- _EXCERPT PROVIDED_:
——————————

Hearst Faces Claims Of Toxic Culture Amid Union Vote

  • by July 23, 2020
Hearst Magazines is the latest publisher to face public scrutiny of its workplace culture, with current and former employees airing their grievances about the company in a New York Times reporton Wednesday. The story could support the case for employees to join a union, though the status of the vote isn't clear.

The Times report says four former Hearst employees had complained to the company's human-resources department or senior executives about the behavior of Troy Young, who became president of media company's magazine group in 2018. The unnamed sources, who wished to remain anonymous for fear of retaliation, described several incidents of lewd comments or harassing behavior.

The newspaper's story also scrutinizes Jessica Pels, the editor of Cosmopolitan, who has faced employee demands to address racial discrimination in the recent weeks of protests against racism and police brutality.

——————————

- _EXTRACTED INFORMATION_:
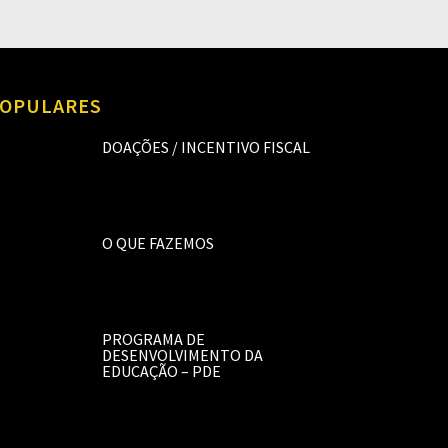
OPULARES
DOAÇÕES / INCENTIVO FISCAL
O QUE FAZEMOS
PROGRAMA DE
DESENVOLVIMENTO DA
EDUCAÇÃO – PDE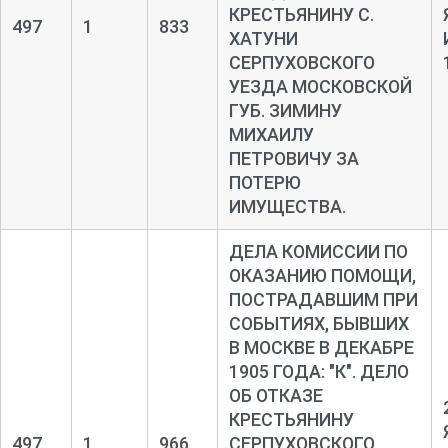
КРЕСТЬЯНИНУ С.
497
1
833
ХАТУНИ
СЕРПУХОВСКОГО
УЕЗДА МОСКОВСКОЙ
ГУБ. ЗИМИНУ
МИХАИЛУ
ПЕТРОВИЧУ ЗА
ПОТЕРЮ
ИМУЩЕСТВА.
ДЕЛА КОМИССИИ ПО
ОКАЗАНИЮ ПОМОЩИ,
ПОСТРАДАВШИМ ПРИ
СОБЫТИЯХ, БЫВШИХ
В МОСКВЕ В ДЕКАБРЕ
1905 ГОДА: "К". ДЕЛО
ОБ ОТКАЗЕ
КРЕСТЬЯНИНУ
497
1
966
СЕРПУХОВСКОГО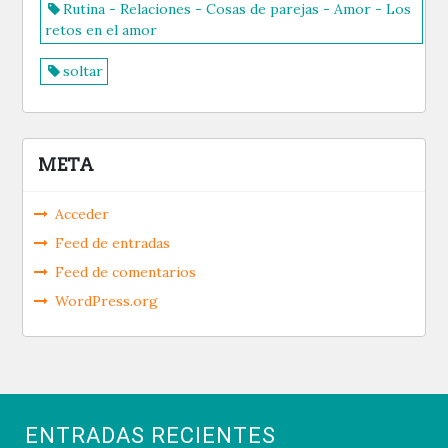
Rutina - Relaciones - Cosas de parejas - Amor - Los
retos en el amor
soltar
META
Acceder
Feed de entradas
Feed de comentarios
WordPress.org
ENTRADAS RECIENTES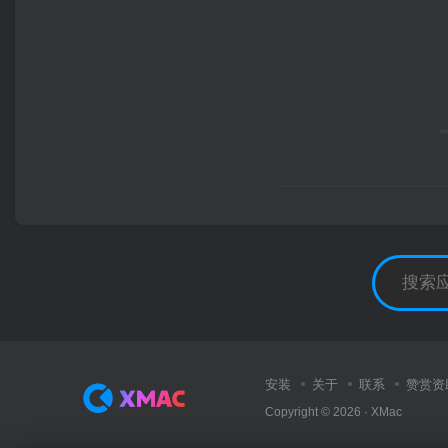
安装
关于
联系
赞赏资
Copyright © 2026 ·
XMac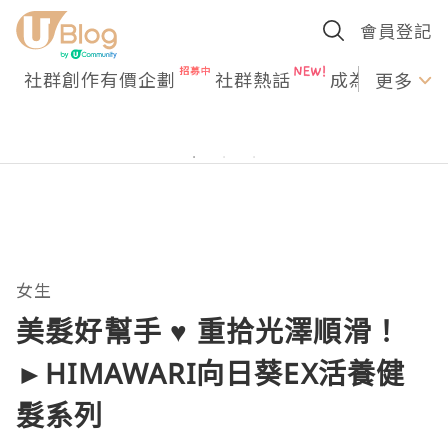
會員登記
社群創作有價企劃
社群熱話
成為U Creato
更多
女生
美髮好幫手 ♥ 重拾光澤順滑！
►HIMAWARI向日葵EX活養健
髮系列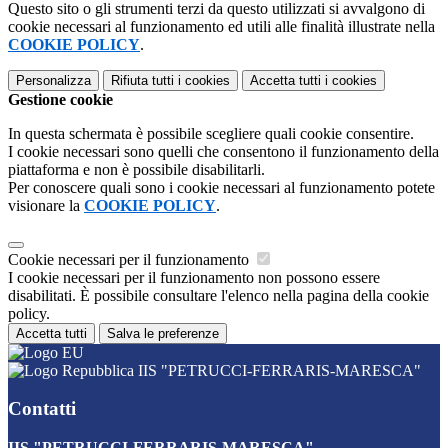
Questo sito o gli strumenti terzi da questo utilizzati si avvalgono di
cookie necessari al funzionamento ed utili alle finalità illustrate nella
COOKIE POLICY
.
Personalizza
Rifiuta tutti
i cookies
Accetta tutti
i cookies
Gestione cookie
In questa schermata è possibile scegliere quali cookie consentire.
I cookie necessari sono quelli che consentono il funzionamento della
piattaforma e non è possibile disabilitarli.
Per conoscere quali sono i cookie necessari al funzionamento potete
visionare la
COOKIE POLICY
.
Cookie necessari per il funzionamento
I cookie necessari per il funzionamento non possono essere
disabilitati. È possibile consultare l'elenco nella pagina della cookie
policy.
Accetta tutti
Salva le preferenze
IIS "PETRUCCI-FERRARIS-MARESCA"
Contatti
IIS "PETRUCCI-FERRARIS-MARESCA"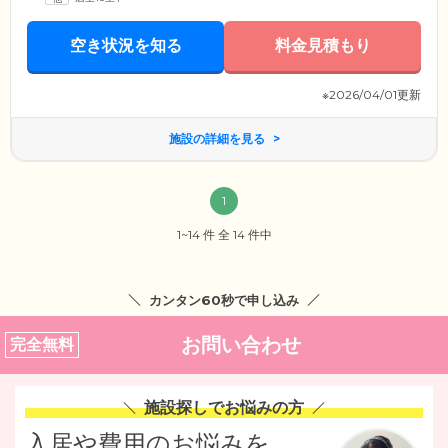
空き状況を知る
料金見積もり
※2026/04/01更新
施設の詳細を見る
1
1~14 件 全 14 件中
カンタン60秒で申し込み
お問い合わせ
完全無料
施設探しでお悩みの方
入居や費用のお悩みを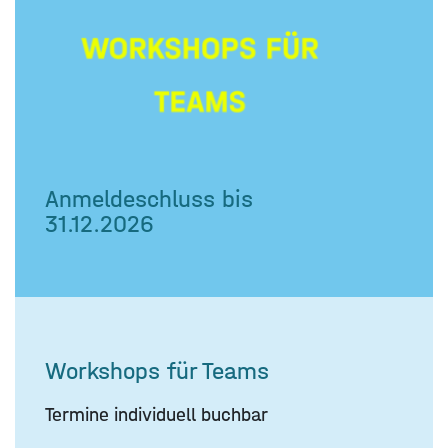
Anmeldeschluss bis
31.12.2026
Workshops für Teams
Termine individuell buchbar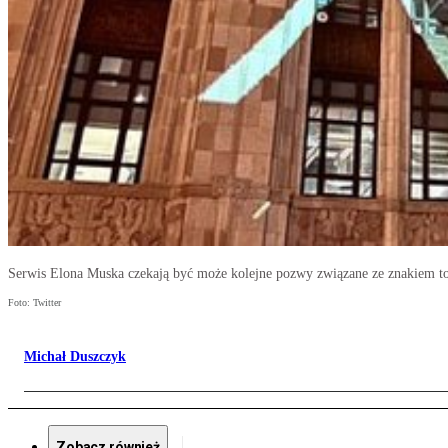
Serwis Elona Muska czekają być może kolejne pozwy związane ze znakiem
Foto: Twitter
Michał Duszczyk
Zobacz również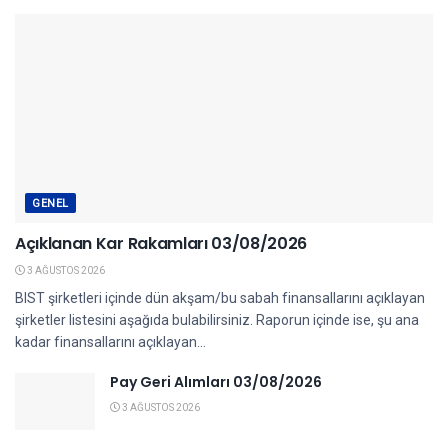
GENEL
Açıklanan Kar Rakamları 03/08/2026
3 AĞUSTOS 2026
BIST şirketleri içinde dün akşam/bu sabah finansallarını açıklayan
şirketler listesini aşağıda bulabilirsiniz. Raporun içinde ise, şu ana
kadar finansallarını açıklayan...
Pay Geri Alımları 03/08/2026
3 AĞUSTOS 2026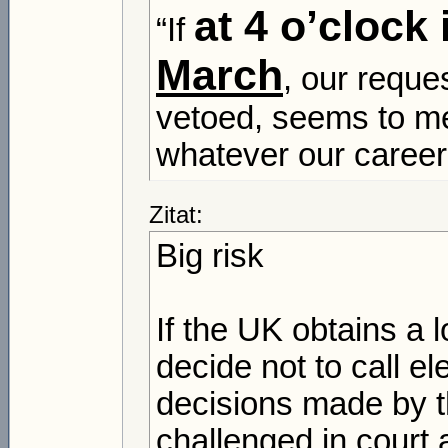
at 4 o’clock
“If
March
, our reque
vetoed, seems to me,
whatever our career 
Zitat:
Big risk
If the UK obtains a 
decide not to call el
decisions made by 
challenged in court a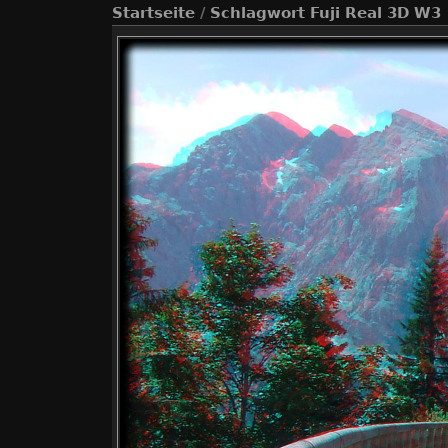
Startseite
/
Schlagwort
Fuji Real 3D W3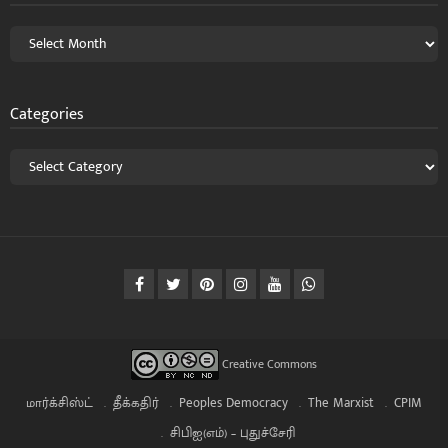
Categories
Creative Commons
மார்க்சிஸ்ட்
தீக்கதிர்
Peoples Democracy
The Marxist
CPIM
சிபிஐ(எம்) – புதுச்சேரி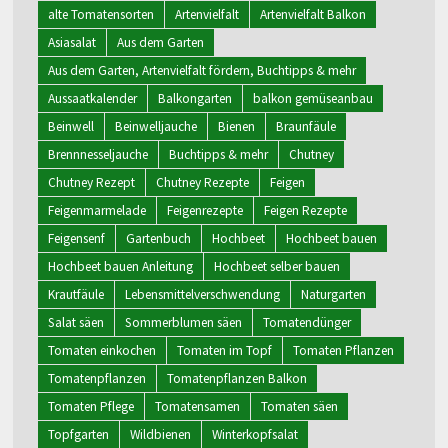
alte Tomatensorten
Artenvielfalt
Artenvielfalt Balkon
Asiasalat
Aus dem Garten
Aus dem Garten, Artenvielfalt fördern, Buchtipps & mehr
Aussaatkalender
Balkongarten
balkon gemüseanbau
Beinwell
Beinwelljauche
Bienen
Braunfäule
Brennnesseljauche
Buchtipps & mehr
Chutney
Chutney Rezept
Chutney Rezepte
Feigen
Feigenmarmelade
Feigenrezepte
Feigen Rezepte
Feigensenf
Gartenbuch
Hochbeet
Hochbeet bauen
Hochbeet bauen Anleitung
Hochbeet selber bauen
Krautfäule
Lebensmittelverschwendung
Naturgarten
Salat säen
Sommerblumen säen
Tomatendünger
Tomaten einkochen
Tomaten im Topf
Tomaten Pflanzen
Tomatenpflanzen
Tomatenpflanzen Balkon
Tomaten Pflege
Tomatensamen
Tomaten säen
Topfgarten
Wildbienen
Winterkopfsalat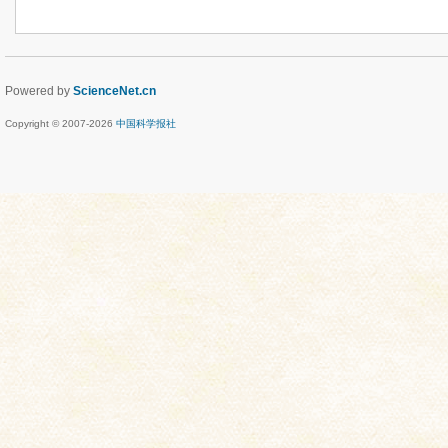
Powered by
ScienceNet.cn
Copyright © 2007-
2026
中国科学报社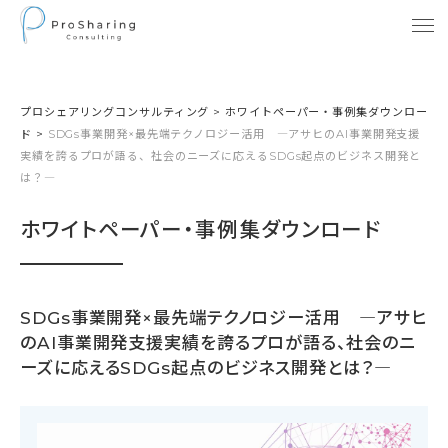
プロシェアリングコンサルティング
>
ホワイトペーパー・事例集ダウンロー
ド
>
SDGs事業開発×最先端テクノロジー活用 ―アサヒのAI事業開発支援
実績を誇るプロが語る、社会のニーズに応えるSDGs起点のビジネス開発と
は？―
ホワイトペーパー・事例集ダウンロード
SDGs事業開発×最先端テクノロジー活用 ―アサヒ
のAI事業開発支援実績を誇るプロが語る、社会のニ
ーズに応えるSDGs起点のビジネス開発とは？―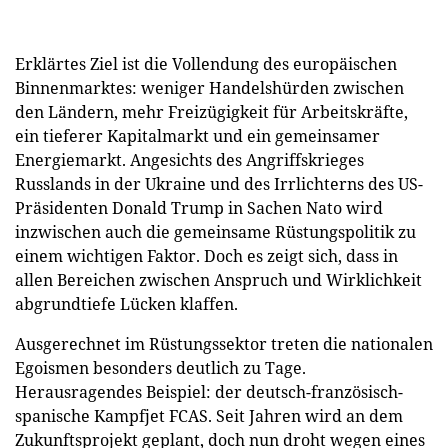
Erklärtes Ziel ist die Vollendung des europäischen
Binnenmarktes: weniger Handelshürden zwischen
den Ländern, mehr Freizügigkeit für Arbeitskräfte,
ein tieferer Kapitalmarkt und ein gemeinsamer
Energiemarkt. Angesichts des Angriffskrieges
Russlands in der Ukraine und des Irrlichterns des US-
Präsidenten Donald Trump in Sachen Nato wird
inzwischen auch die gemeinsame Rüstungspolitik zu
einem wichtigen Faktor. Doch es zeigt sich, dass in
allen Bereichen zwischen Anspruch und Wirklichkeit
abgrundtiefe Lücken klaffen.
Ausgerechnet im Rüstungssektor treten die nationalen
Egoismen besonders deutlich zu Tage.
Herausragendes Beispiel: der deutsch-französisch-
spanische Kampfjet FCAS. Seit Jahren wird an dem
Zukunftsprojekt geplant, doch nun droht wegen eines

——————————

- _COMPLETE THE FOLLOWING_:
A. For each statement below, answer yes or no according to the Hearst article, and quote the words from the article that decide it.
(i) The sources in the Times report were four former Hearst employees who had complained about Troy Young.
(ii) Troy Young became president of the magazine group in 2020.
(iii) The status of the union vote is clear.
B. Write the next part of the Hearst workplace-culture article, picking up after its last sentence.
The records are from a separate source.

- _ANSWERS BY ITEM_:
A.
(i) Yes: "four former Hearst employees had complained to the company's human-resources department or senior executives about the behavior of Troy Young"
(ii) No: "who became president of media company's magazine group in 2018"
(iii) No: "though the status of the vote isn't clear"

B.
The magazine started a program called "Cosmo Can Do Better" that seeks to hire more Black people and people of color. It also published statistics about the racial composition of its staff and upper management.

Unmentioned in the Times' report is the status of an employee vote to join the Writers Guild of America, East. The movement has spurred friction with Hearst management since last November, when a majority of magazine employees signed union cards.

The WGA East had been scheduled to release the results of a mail-in ballot on union membership on July 20, but the current status of the vote is unclear.

The organization didn’t respond to Publishing Insider's phone and email queries about the vote. It's possible their collectivized efforts will add impetus to demands for management to address their complaints.